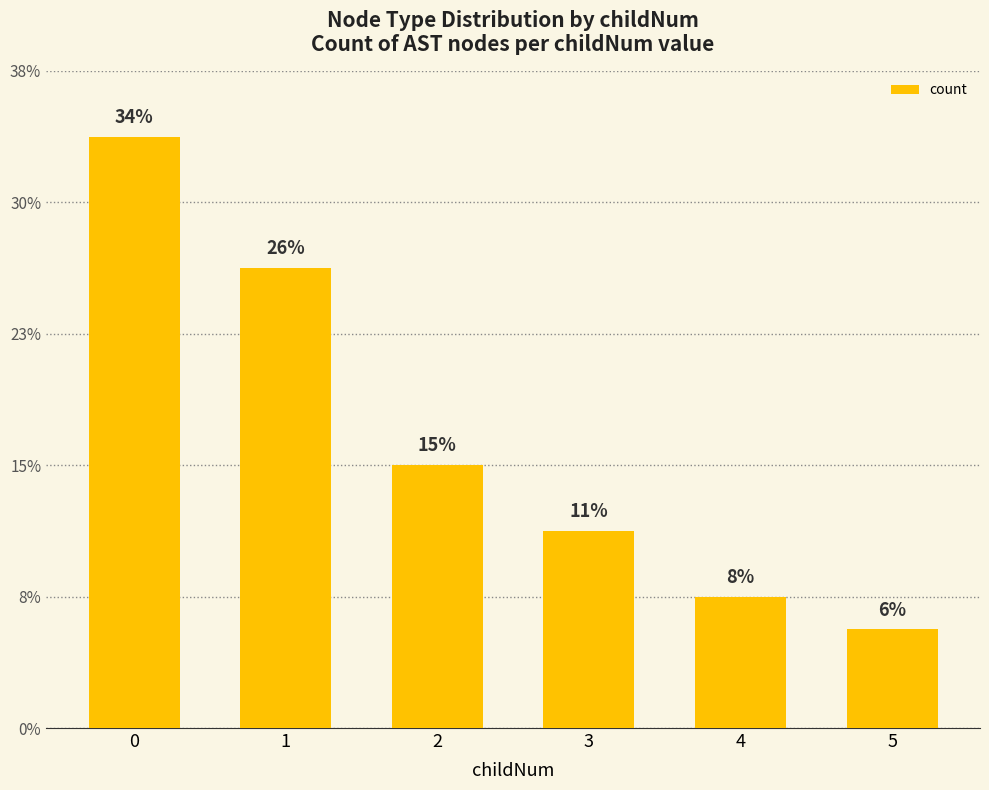

Are the bars horizontal?

No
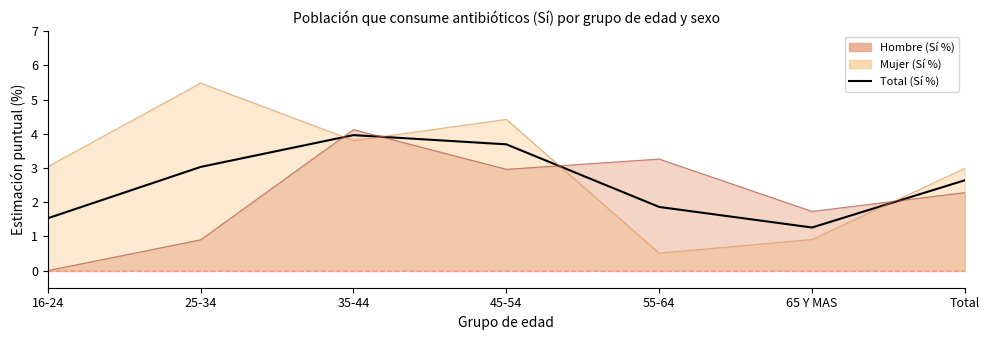

How many lines are shown in the chart?

1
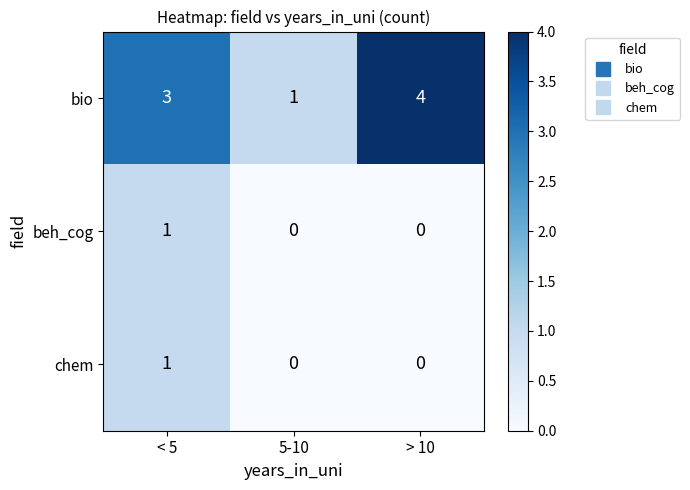

What is the spread (max minus min) of values at < 5?

2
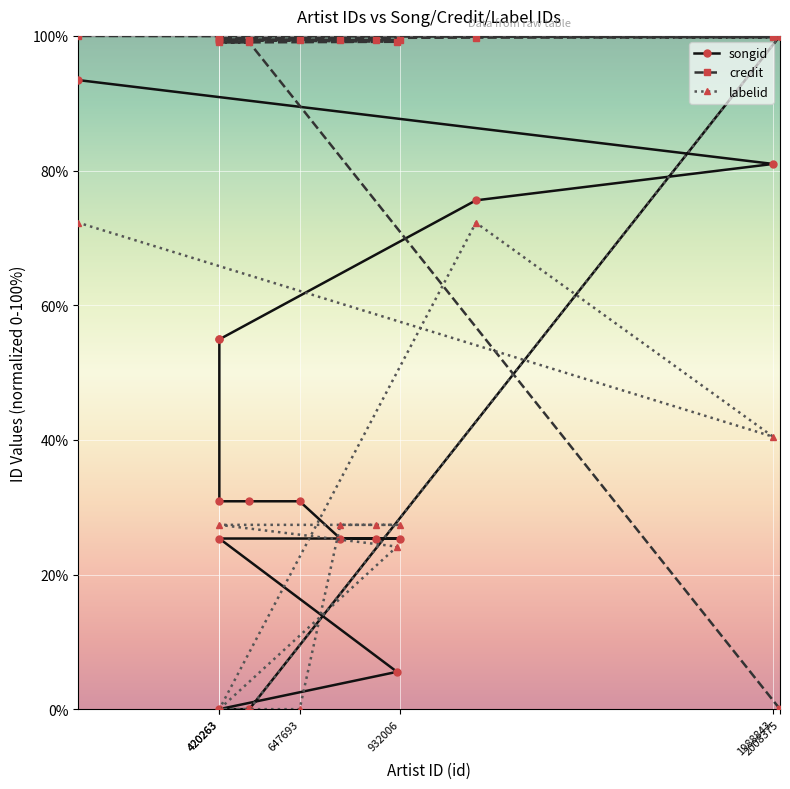

Rank the series by their average value, from highest to lowest.

credit, songid, labelid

TASK DIRECTIONS —
Arrange the records above as a Markdown table with the columns Row and Line, numbering each line in order and skipping the blank lines. Leave the pictures out of the table.

ANSWER SPACE —
| Row | Line |
|---|---|
| 1 | Are the bars horizontal? |
| 2 | No |
| 3 | How many lines are shown in the chart? |
| 4 | 1 |
| 5 | What is the spread (max minus min) of values at < 5? |
| 6 | 2 |
| 7 | Rank the series by their average value, from highest to lowest. |
| 8 | credit, songid, labelid |